Deidre Woollard: I just wanted to say, the median new home price for last month was $326,000. The interesting thing is the existing home median price was $311,000.

Jason Hall: You're talking about national numbers. 

Deidre Woollard: National numbers. Usually, those are really far apart, and so what's interesting is the existing home price is now getting so much higher that it's getting so much closer to the new home mark. What that's going to do is, that's going to encourage a lot of people to start thinking about new homes. Some of the trends demographically, the millennial generation tends to be less inclined toward fixer-uppers. Everybody's different, but there is that desire for new homes for a lot of people who are maybe not so interested in finding something that needs a lot of work.
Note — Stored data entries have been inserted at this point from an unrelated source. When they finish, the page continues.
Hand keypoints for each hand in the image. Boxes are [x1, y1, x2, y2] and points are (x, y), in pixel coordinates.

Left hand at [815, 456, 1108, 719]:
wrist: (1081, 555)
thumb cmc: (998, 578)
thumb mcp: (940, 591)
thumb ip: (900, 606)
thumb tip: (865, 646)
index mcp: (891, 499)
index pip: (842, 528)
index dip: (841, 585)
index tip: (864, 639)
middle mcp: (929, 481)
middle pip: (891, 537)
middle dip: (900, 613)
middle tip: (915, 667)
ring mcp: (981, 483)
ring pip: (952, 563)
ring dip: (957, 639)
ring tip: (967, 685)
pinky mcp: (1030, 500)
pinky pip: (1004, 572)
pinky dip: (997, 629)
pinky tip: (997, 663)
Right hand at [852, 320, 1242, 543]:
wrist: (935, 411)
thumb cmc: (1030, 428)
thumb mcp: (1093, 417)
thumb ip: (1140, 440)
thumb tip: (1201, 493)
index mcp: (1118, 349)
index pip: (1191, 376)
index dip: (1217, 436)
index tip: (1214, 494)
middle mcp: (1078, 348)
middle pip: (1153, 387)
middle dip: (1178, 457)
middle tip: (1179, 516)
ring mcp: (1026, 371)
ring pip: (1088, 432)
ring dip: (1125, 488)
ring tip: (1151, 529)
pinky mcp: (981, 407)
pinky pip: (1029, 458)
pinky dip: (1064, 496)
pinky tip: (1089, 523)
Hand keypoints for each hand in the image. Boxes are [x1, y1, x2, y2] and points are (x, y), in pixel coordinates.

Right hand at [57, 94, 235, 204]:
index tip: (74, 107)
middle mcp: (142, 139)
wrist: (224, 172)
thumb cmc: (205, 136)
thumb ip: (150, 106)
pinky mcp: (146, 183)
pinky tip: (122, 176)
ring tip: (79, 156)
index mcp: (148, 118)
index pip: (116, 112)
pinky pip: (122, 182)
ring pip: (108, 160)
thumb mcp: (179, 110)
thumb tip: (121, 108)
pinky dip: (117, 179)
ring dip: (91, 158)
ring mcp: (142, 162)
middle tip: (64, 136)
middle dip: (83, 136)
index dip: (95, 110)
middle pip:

Tyler Crowe: Goes back to that Home Depot (HD -0.31%) contractor business.

Jason Hall: There you go.

Tyler Crowe: I was going to say a little.

Jason Hall: Please.

Tyler Crowe: I'm very curious. NVR also is sitting on a huge pile of cash right now. They've got about $2.5 billion sitting just on the books. I'm little curious what they do with it. They have made acquisitions before, and acquisitions is a very prototypical thing you see in the homebuilder business because it is a pretty fragmented one. It's a great way for a company in this business, like the large ones, they will acquire somebody mostly just to get their lots.

With this massive pile of cash, I'm wondering, are they going to make an acquisition of somebody else to pick up some lots? Maybe they're going to do what they always do, buyback a ton of shares to return capital to shareholders, or maybe, they're just going to go on a big lot spending spree.

Jason Hall: It'll be interesting to see how it plays out. One thing that they could consider doing is maybe buying somebody that is more focused on the entry level part of the market, because that is where the sweet spot is going to be over the next decade. That's not their entire business by any stretch.